I know I shouldn’t complain because it is December 12th and I live in Florida but for me 56 degrees was a little chilly for my run this morning. Note (for all you Northerners) I didn’t say cold, there was no snow or icy winds to deal with this morning, just a little breeze.
It was a good run, my first of any sort of distance outside in quite awhile. This morning was validating the time on the treadmill and on the bike as I was able to keep up a jog much better than I could the last time I made that loop. Before it was about walking and then running and then walking and then running and it was out of control and it was a struggle and today was more about bouncing along, letting the road come to me, being patient and yeah I’m going to say it…enjoying the work. I might not have looked like I was enjoying myself all of the time with what I can only imagine was a grim and determined look on my face but it did feel good.
Towards the beginning of my run I was still getting warm and getting comfortable when Macklemore and Ryan Lewis’s classic “Can’t Hold Us” started playing. For me it is one of the great exercise songs ever, great beat, great build up. Next time I’m just going to put it on repeat and I’ll be able to run forever. As that song was finishing up I took a moment to reflect (while running) on how I have changed since I ran cross country in high school. I might have been faster then (and lighter) but I’m much more determined now, much more motivated. I enjoy the work more now than I did then. I thought about how I used to practice much better when I would run with one my coaches. Not sure where Mr. Krishna is now but he was a real help to me then. Then I realized this morning that I never have to run alone anymore. As I was bouncing along I thought about my dad, one of the reasons why I run now (and bike and swim), and he was there with me. So if you happen to see me out running or riding and it looks like I’m talking to myself, don’t worry about me, I’m just talking to my dad.

※

> **TASK BRIEF**: Please copy out the piece above about the December morning run, word for word from start to finish.

> **EXCERPTED DATA**:
※

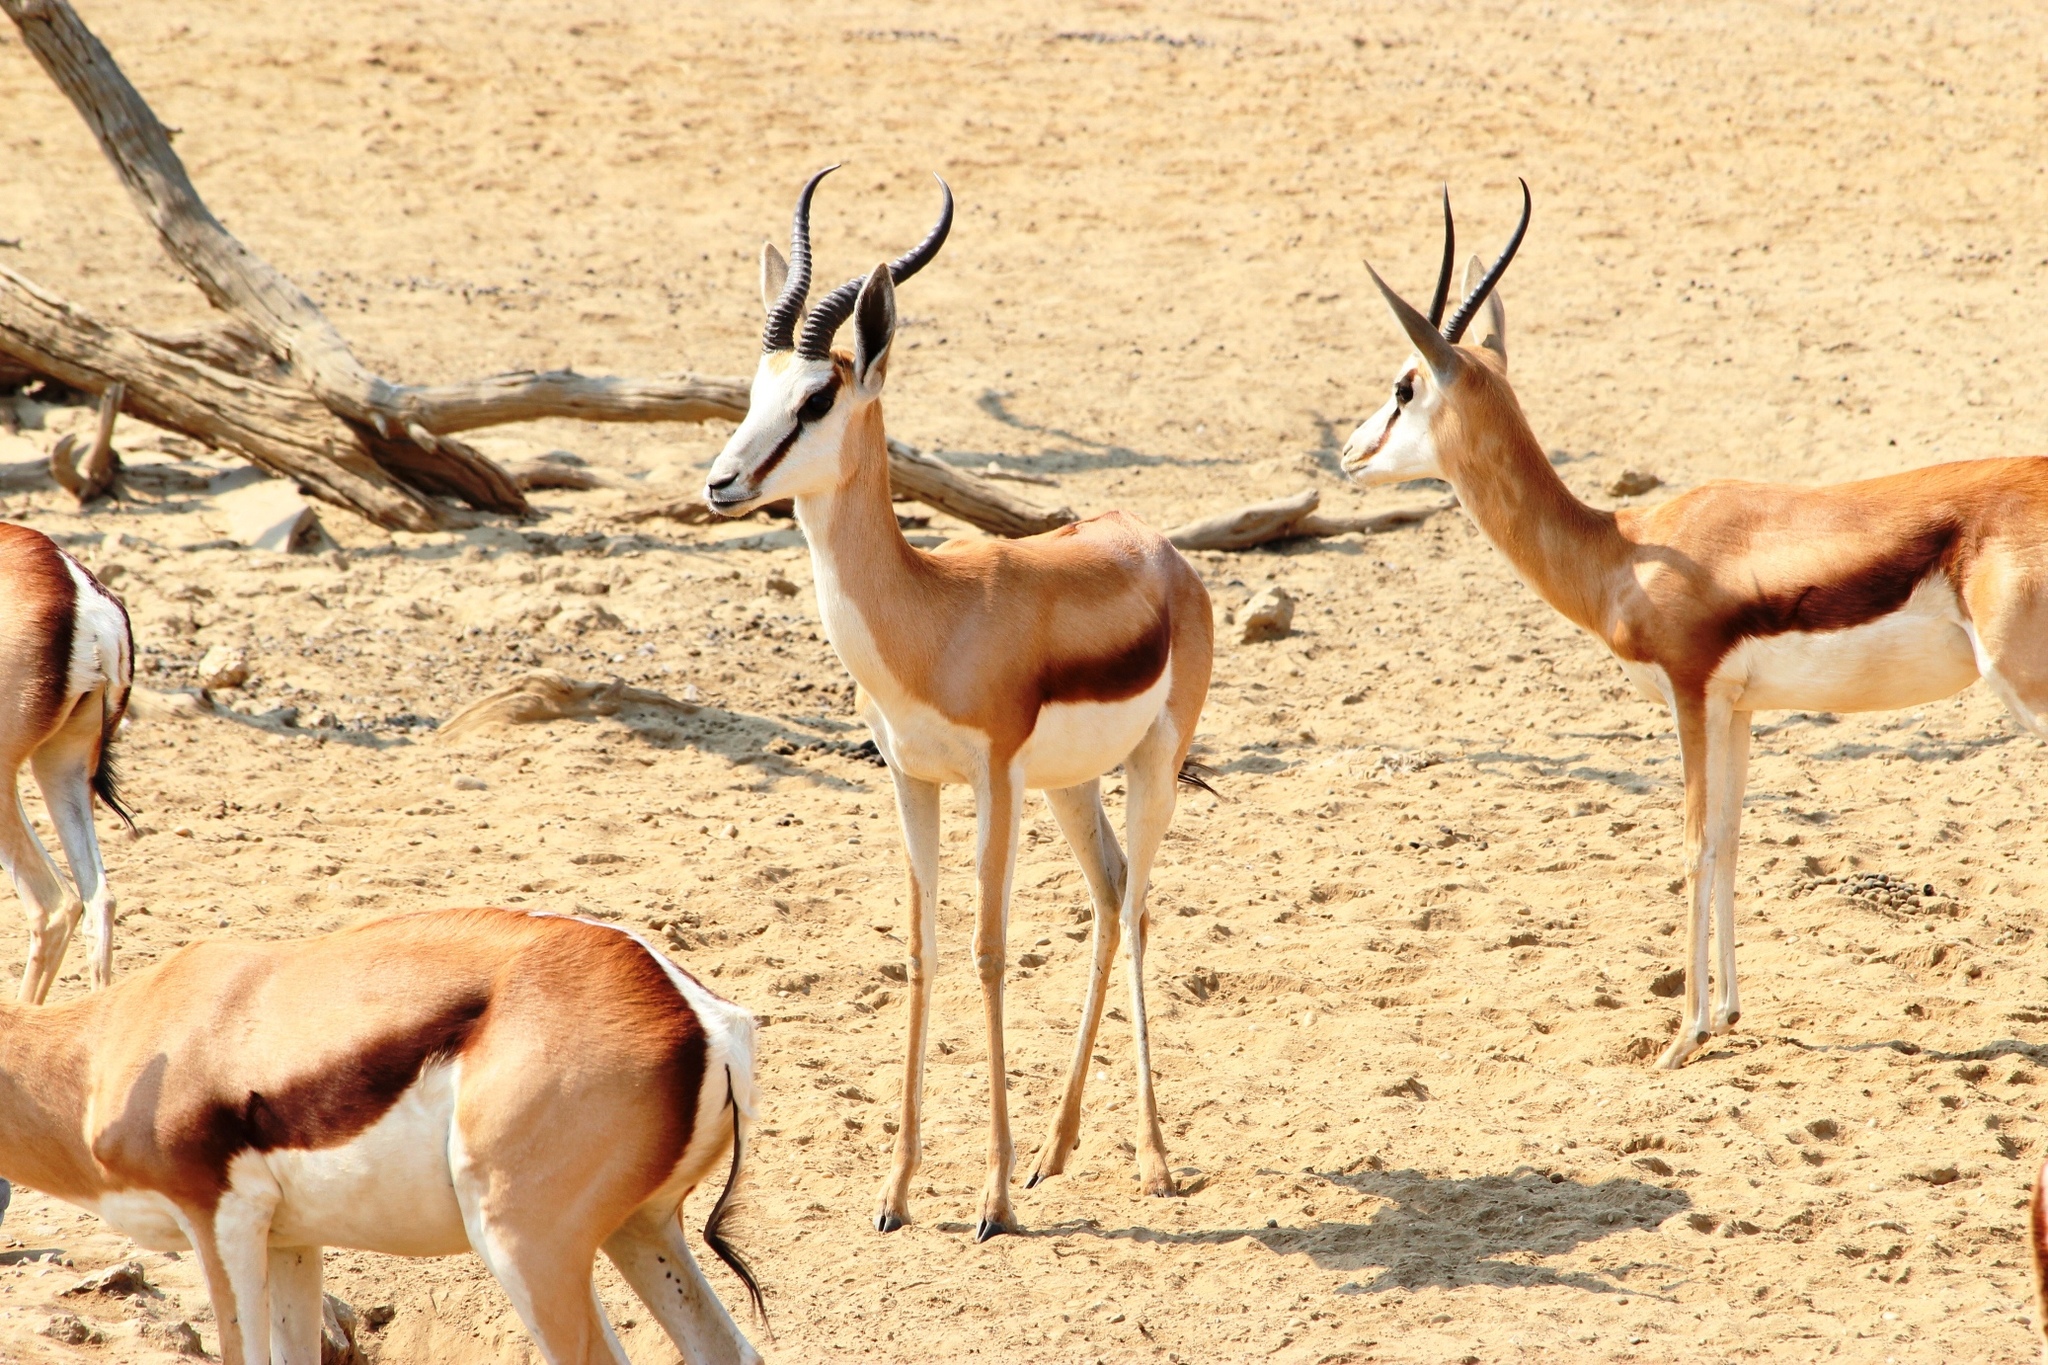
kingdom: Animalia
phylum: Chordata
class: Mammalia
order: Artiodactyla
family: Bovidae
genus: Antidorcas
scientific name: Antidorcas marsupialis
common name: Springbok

※

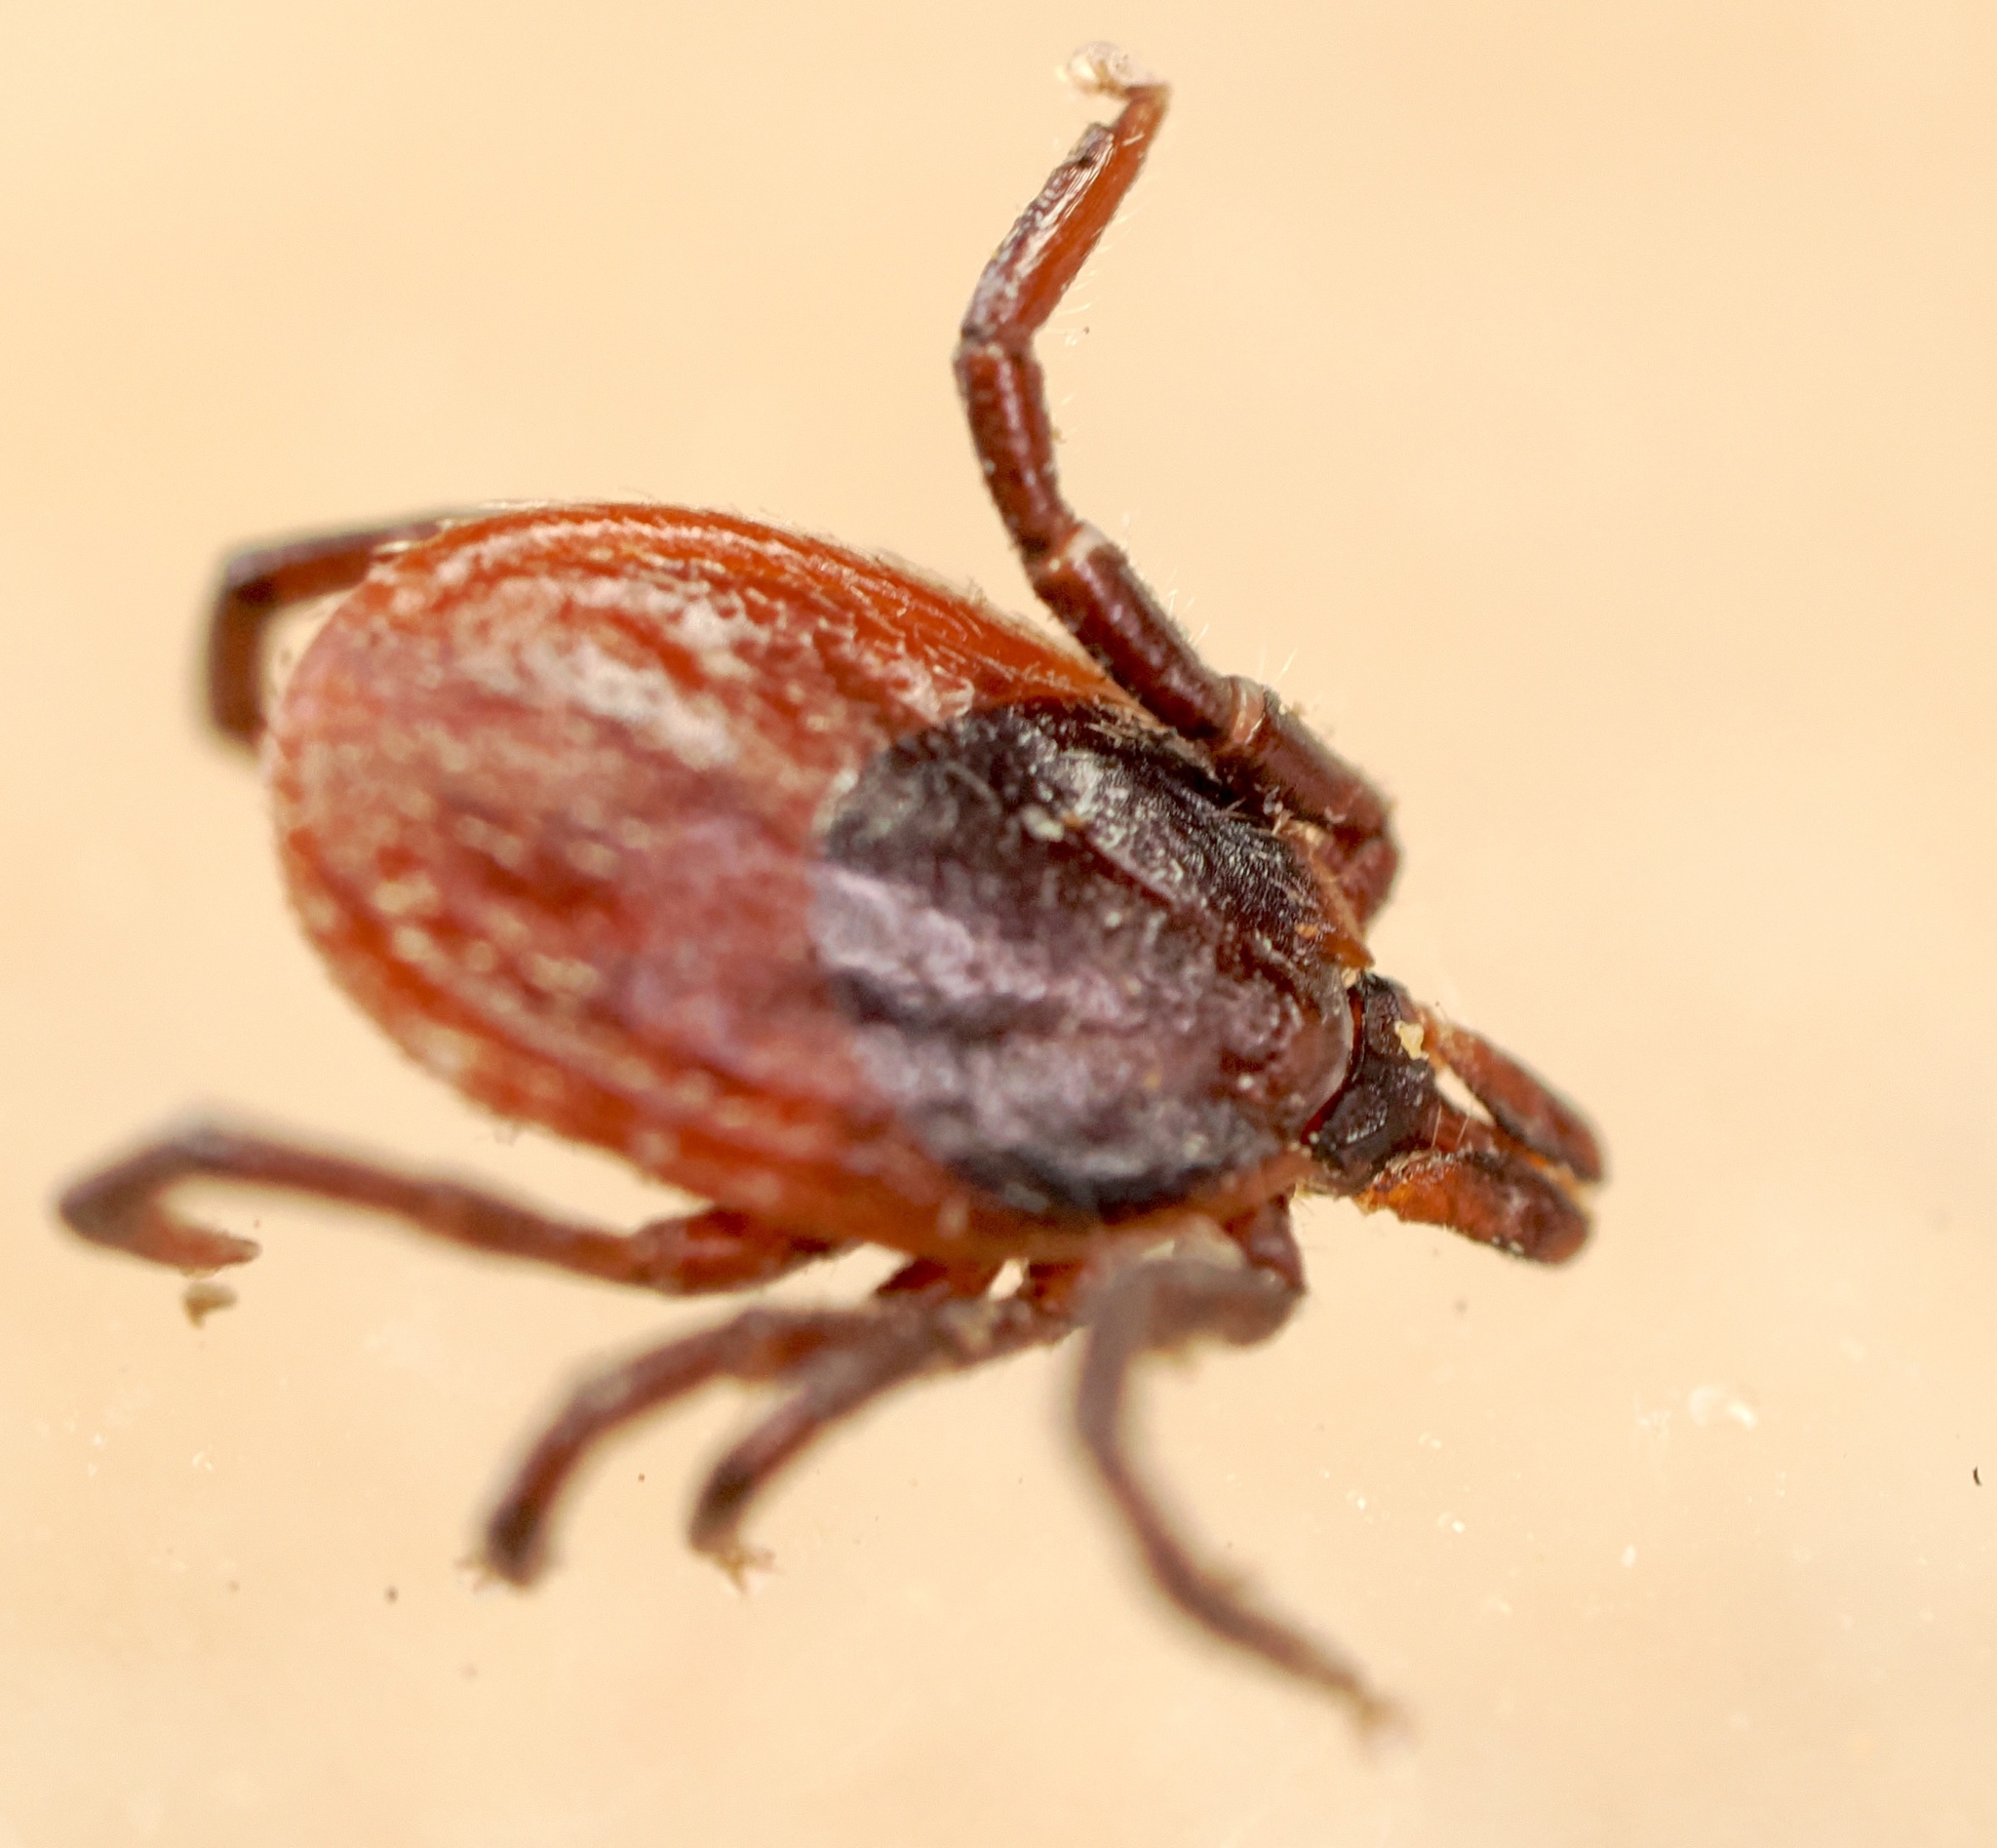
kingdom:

※

> **TASK RESPONSE**:
I know I shouldn’t complain because it is December 12th and I live in Florida but for me 56 degrees was a little chilly for my run this morning. Note (for all you Northerners) I didn’t say cold, there was no snow or icy winds to deal with this morning, just a little breeze.
It was a good run, my first of any sort of distance outside in quite awhile. This morning was validating the time on the treadmill and on the bike as I was able to keep up a jog much better than I could the last time I made that loop. Before it was about walking and then running and then walking and then running and it was out of control and it was a struggle and today was more about bouncing along, letting the road come to me, being patient and yeah I’m going to say it…enjoying the work. I might not have looked like I was enjoying myself all of the time with what I can only imagine was a grim and determined look on my face but it did feel good.
Towards the beginning of my run I was still getting warm and getting comfortable when Macklemore and Ryan Lewis’s classic “Can’t Hold Us” started playing. For me it is one of the great exercise songs ever, great beat, great build up. Next time I’m just going to put it on repeat and I’ll be able to run forever. As that song was finishing up I took a moment to reflect (while running) on how I have changed since I ran cross country in high school. I might have been faster then (and lighter) but I’m much more determined now, much more motivated. I enjoy the work more now than I did then. I thought about how I used to practice much better when I would run with one my coaches. Not sure where Mr. Krishna is now but he was a real help to me then. Then I realized this morning that I never have to run alone anymore. As I was bouncing along I thought about my dad, one of the reasons why I run now (and bike and swim), and he was there with me. So if you happen to see me out running or riding and it looks like I’m talking to myself, don’t worry about me, I’m just talking to my dad.